======== Exercise passage

The History of the Bank of Russia FX policy

Bank of Russia Exchange Rate Policy in 1999-2010

Since 1999, the Bank of Russia implemented exchange rate policy under the managed floating exchange rate regime which allowed it to smooth the influence of changes in external conditions on Russian financial markets and the Russian economy as a whole.

The Bank of Russia intended to gradually decrease its influence on the exchange rate dynamics and to prepare for switching to a floating exchange rate regime essential for conducting the independent monetary policy focused on ensuring the price stability by means of the interest rate policy measures (the inflation targeting regime).

In 2005, the Bank of Russia introduced the US dollar and euro basket as the operational indicator of its exchange rate policy. The Bank of Russia set the corridor for this operational indicator (the operational band) and implemented FX interventions (ruble/US dollar and ruble/euro conversion operations on the exchange as well as OTC market; until 2005 the Bank of Russia implemented only ruble/US dollar conversion operations) on its borders to limit excessive dual-currency basket value fluctuations. When shifting the operational band’s borders the Bank of Russia took into account the balance of payments dynamics and domestic FX market developments.

As the scale of external operations of the Russian economy nominated in euros rose and the euro segment of domestic FX market expanded the weight of the euro in the dual-currency basket was gradually increasing. In February 2007, the composition of the dual-currency basket was fixed at 0.55 US dollars and 0.45 euros. Using the operational band the Bank of Russia smoothed the ruble exchange rate volatility vis-a-vis other major currencies while promoting more flexible exchange rate.

In late 2008 — early 2009, the Russian economy faced a large-scale external shock induced by sharp changes of the situation in global financial and commodity markets. Given the situation, the Bank of Russia modified its exchange rate policy framework (see also the Bank of Russia Annual Reports for 2008 and 2009). In February 2009, the Bank of Russia set the rule for automatic shift of the operational band related to the accumulated amount of the Bank of Russia’s FX interventions and fixed the width of this floating band at 2 rubles. Since then the width of the floating operational band was gradually increased to ensure shift to a more flexible exchange rate.

In October 2010, the Bank of Russia announced that the fixed band for the ruble value of the dual-currency basket was abandoned. The fixed upper and lower borders set at the levels of 41 and 26 rubles respectively had been effective from 23 January 2009.

================
======== Supplied entries

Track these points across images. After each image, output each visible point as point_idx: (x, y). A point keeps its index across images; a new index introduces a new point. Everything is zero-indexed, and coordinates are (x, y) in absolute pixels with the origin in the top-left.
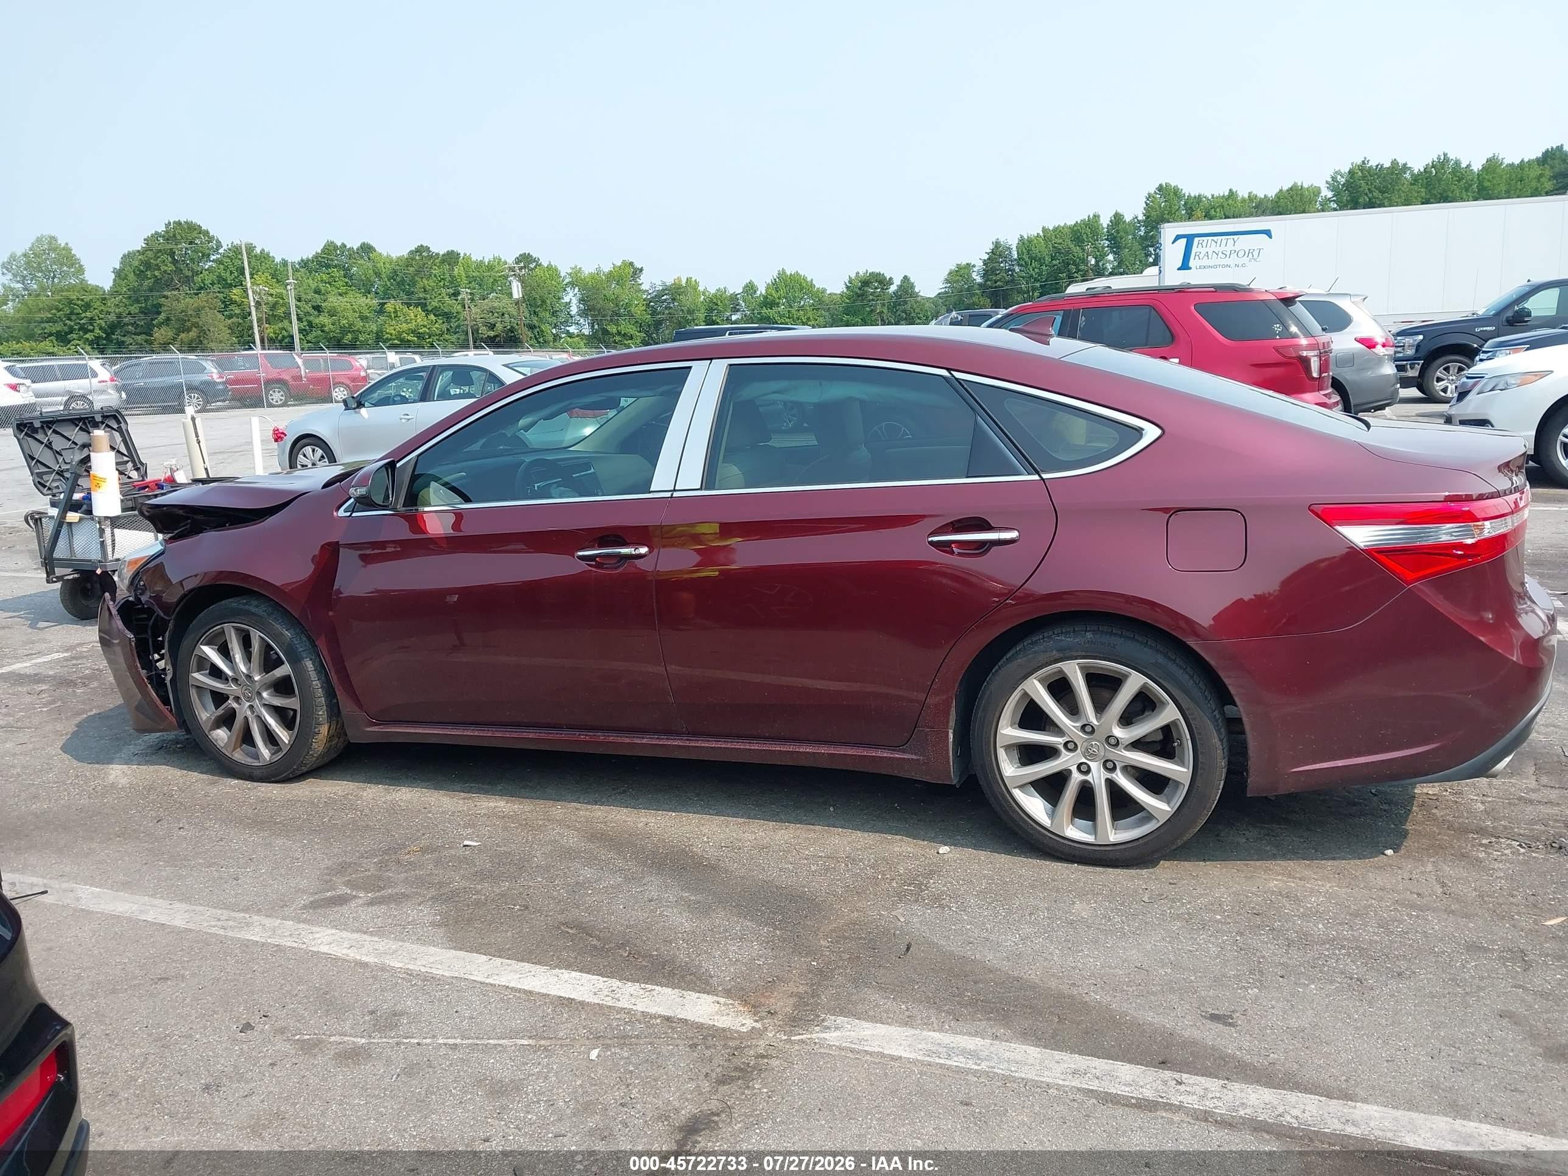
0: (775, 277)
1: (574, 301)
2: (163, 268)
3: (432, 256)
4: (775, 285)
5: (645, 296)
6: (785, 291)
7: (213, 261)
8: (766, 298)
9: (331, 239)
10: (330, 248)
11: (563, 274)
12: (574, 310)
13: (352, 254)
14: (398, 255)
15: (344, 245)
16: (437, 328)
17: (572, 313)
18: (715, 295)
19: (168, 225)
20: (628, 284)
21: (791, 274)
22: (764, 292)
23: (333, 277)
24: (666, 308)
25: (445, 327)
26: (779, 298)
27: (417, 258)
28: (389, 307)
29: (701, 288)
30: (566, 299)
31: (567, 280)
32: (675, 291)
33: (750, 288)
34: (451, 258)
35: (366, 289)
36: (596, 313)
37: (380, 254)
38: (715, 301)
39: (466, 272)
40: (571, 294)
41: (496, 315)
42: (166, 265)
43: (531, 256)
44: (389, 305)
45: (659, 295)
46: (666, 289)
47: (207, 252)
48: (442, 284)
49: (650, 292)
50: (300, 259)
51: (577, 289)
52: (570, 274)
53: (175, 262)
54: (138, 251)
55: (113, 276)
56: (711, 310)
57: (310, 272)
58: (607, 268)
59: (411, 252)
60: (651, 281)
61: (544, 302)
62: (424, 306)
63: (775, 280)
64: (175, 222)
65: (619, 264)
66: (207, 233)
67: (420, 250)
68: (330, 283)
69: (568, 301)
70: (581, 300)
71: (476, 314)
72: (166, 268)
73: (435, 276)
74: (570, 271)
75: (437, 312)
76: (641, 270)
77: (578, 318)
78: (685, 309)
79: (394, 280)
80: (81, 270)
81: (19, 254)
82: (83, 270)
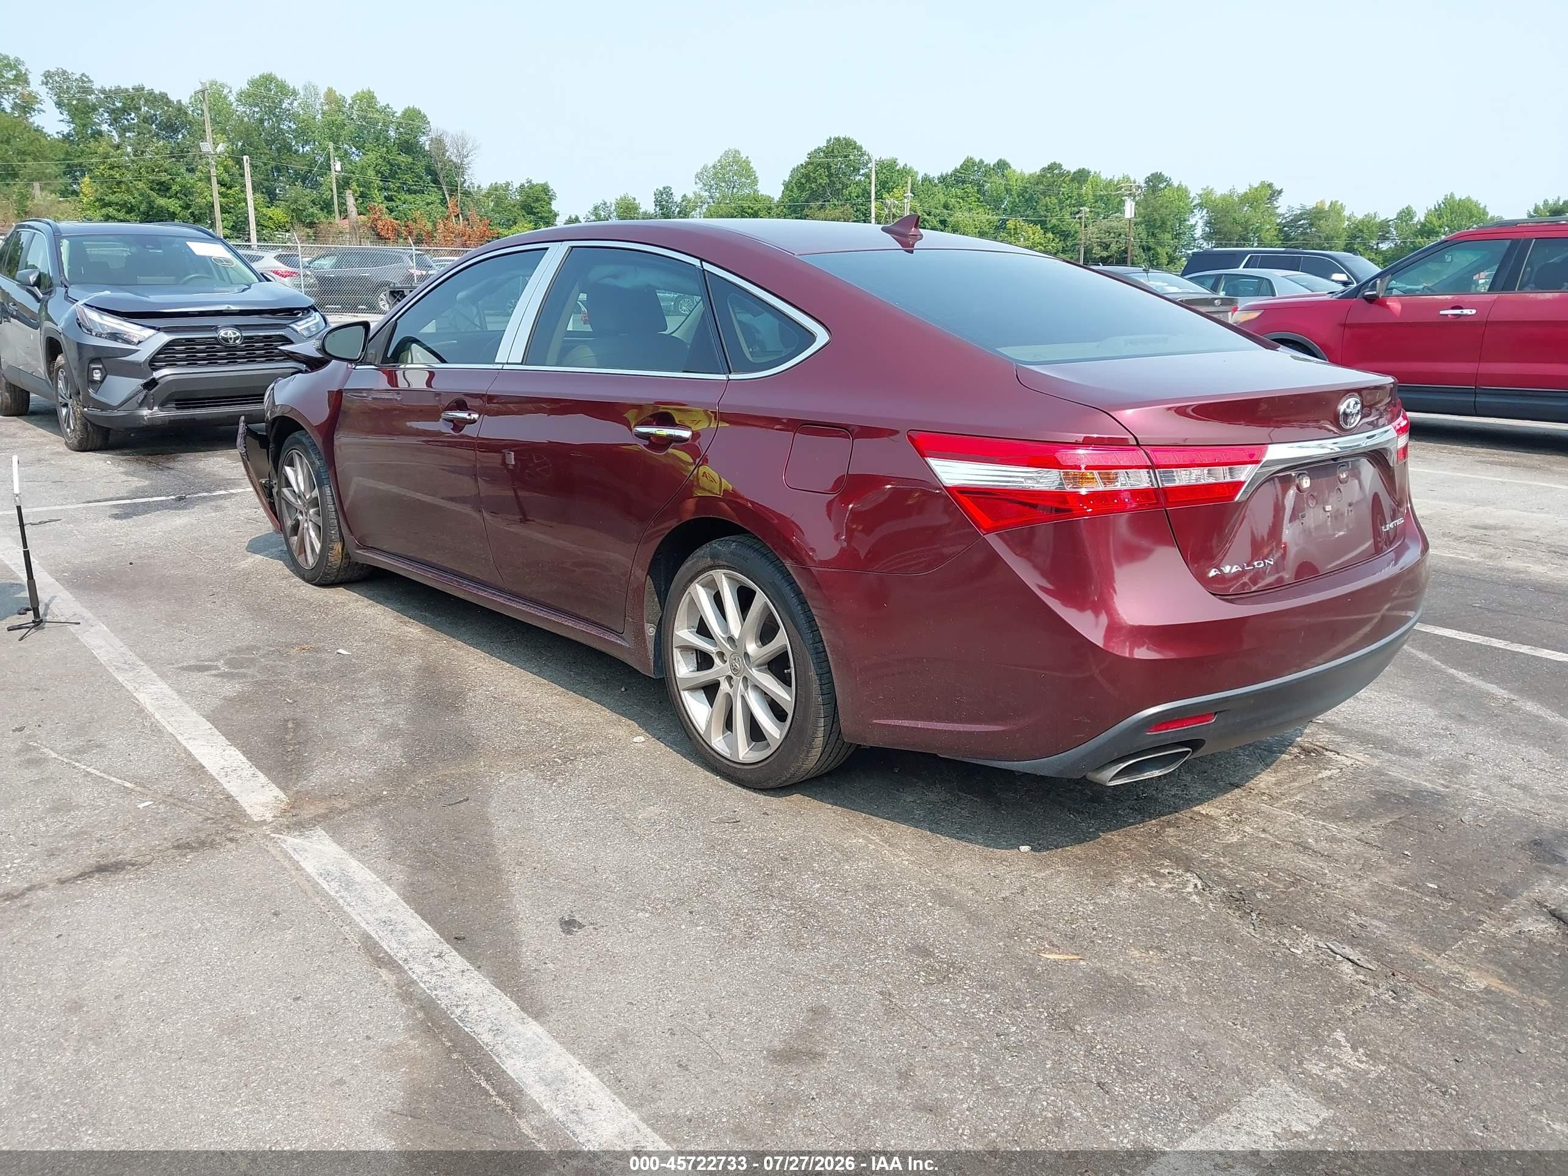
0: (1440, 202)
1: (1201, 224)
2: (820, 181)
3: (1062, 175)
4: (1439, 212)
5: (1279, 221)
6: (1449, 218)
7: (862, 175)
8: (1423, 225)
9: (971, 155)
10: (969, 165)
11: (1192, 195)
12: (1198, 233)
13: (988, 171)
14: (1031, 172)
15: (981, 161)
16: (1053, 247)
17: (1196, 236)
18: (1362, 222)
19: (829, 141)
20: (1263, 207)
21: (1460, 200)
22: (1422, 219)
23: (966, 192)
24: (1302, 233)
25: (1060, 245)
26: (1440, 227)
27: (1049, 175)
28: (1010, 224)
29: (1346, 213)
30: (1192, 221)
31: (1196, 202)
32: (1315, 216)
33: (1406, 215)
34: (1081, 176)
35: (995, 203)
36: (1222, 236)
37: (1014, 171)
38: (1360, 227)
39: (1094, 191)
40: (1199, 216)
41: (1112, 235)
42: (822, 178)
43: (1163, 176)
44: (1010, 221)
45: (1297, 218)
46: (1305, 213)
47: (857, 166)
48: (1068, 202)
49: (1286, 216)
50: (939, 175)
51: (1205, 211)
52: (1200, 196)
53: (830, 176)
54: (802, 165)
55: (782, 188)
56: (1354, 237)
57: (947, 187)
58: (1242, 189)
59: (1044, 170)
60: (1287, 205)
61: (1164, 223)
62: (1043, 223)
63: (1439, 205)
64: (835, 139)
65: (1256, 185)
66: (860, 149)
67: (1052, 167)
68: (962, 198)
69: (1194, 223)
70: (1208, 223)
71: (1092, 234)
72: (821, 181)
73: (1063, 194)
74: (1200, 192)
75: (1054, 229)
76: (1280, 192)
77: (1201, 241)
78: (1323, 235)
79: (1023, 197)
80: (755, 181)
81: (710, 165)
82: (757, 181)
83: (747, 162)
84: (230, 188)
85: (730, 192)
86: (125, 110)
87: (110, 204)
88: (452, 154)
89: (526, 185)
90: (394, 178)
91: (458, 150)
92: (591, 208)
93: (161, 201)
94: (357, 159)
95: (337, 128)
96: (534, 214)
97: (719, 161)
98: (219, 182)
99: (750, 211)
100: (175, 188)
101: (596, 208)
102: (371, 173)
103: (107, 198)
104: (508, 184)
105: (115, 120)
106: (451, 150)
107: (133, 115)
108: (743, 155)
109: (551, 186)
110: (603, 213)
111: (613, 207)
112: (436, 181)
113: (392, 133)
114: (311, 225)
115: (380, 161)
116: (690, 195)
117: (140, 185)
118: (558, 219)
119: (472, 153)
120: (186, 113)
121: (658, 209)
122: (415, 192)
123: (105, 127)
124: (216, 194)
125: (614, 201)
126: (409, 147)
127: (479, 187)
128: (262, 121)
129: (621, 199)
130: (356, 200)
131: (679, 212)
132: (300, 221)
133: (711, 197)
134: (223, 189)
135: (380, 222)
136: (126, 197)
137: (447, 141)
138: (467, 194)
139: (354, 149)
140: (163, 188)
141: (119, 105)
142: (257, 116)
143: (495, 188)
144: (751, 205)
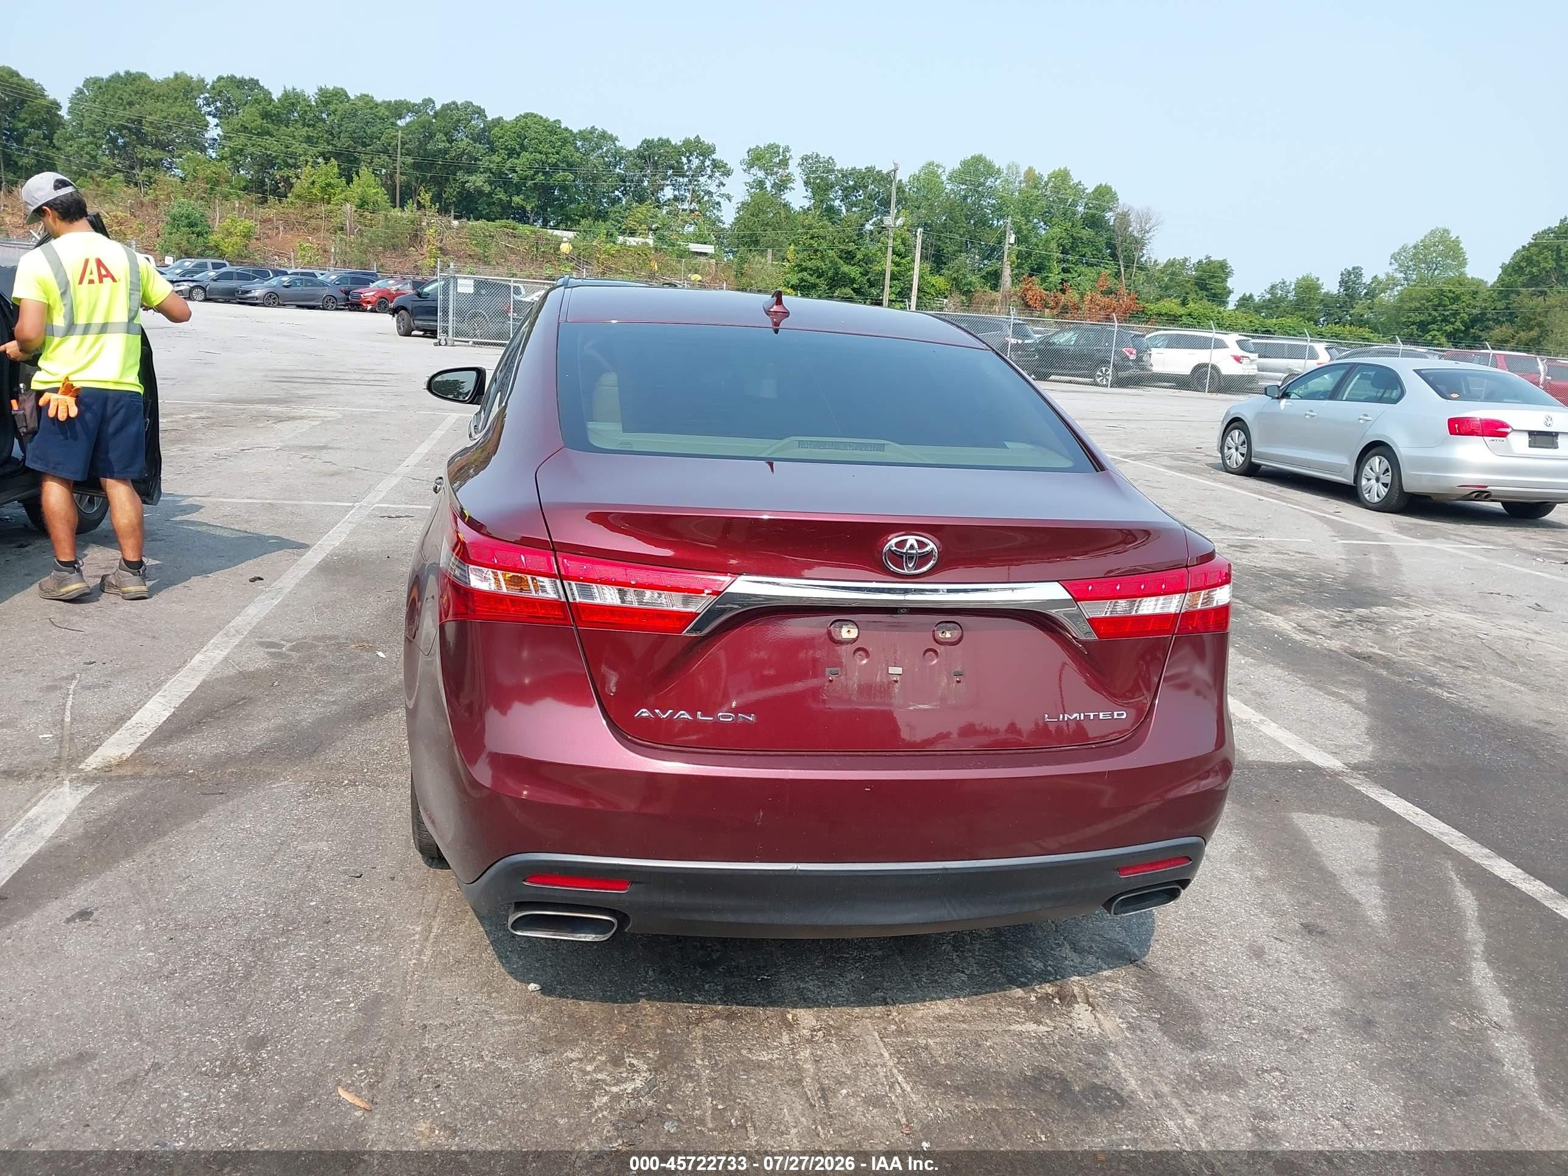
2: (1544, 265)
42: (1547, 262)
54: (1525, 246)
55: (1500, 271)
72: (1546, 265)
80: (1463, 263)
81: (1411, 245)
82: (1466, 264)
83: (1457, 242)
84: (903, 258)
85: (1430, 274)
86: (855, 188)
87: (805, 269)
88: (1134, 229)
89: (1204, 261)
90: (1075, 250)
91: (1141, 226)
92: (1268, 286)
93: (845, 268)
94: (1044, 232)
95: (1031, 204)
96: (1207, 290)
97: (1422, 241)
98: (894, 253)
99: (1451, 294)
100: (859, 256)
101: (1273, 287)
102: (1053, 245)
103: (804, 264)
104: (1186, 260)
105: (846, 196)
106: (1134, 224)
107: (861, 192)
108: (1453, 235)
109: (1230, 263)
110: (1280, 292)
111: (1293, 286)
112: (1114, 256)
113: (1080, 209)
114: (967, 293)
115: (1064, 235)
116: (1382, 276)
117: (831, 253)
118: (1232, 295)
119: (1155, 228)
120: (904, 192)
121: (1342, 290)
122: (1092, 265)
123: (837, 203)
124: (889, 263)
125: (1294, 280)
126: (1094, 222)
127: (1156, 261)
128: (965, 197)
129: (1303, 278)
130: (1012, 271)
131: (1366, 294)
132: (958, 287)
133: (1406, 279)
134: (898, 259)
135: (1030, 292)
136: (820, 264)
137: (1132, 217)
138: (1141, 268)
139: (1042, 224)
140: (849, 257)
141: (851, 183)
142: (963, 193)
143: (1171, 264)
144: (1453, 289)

================

> [Work to complete]: Copy word for word the part of the passage on Bank of Russia exchange rate policy from "As the scale of external" to "promoting more flexible exchange rate.". The data is separate material with no connection to the passage on Bank of Russia exchange rate policy.

> [Solution to the exercise]:
As the scale of external operations of the Russian economy nominated in euros rose and the euro segment of domestic FX market expanded the weight of the euro in the dual-currency basket was gradually increasing. In February 2007, the composition of the dual-currency basket was fixed at 0.55 US dollars and 0.45 euros. Using the operational band the Bank of Russia smoothed the ruble exchange rate volatility vis-a-vis other major currencies while promoting more flexible exchange rate.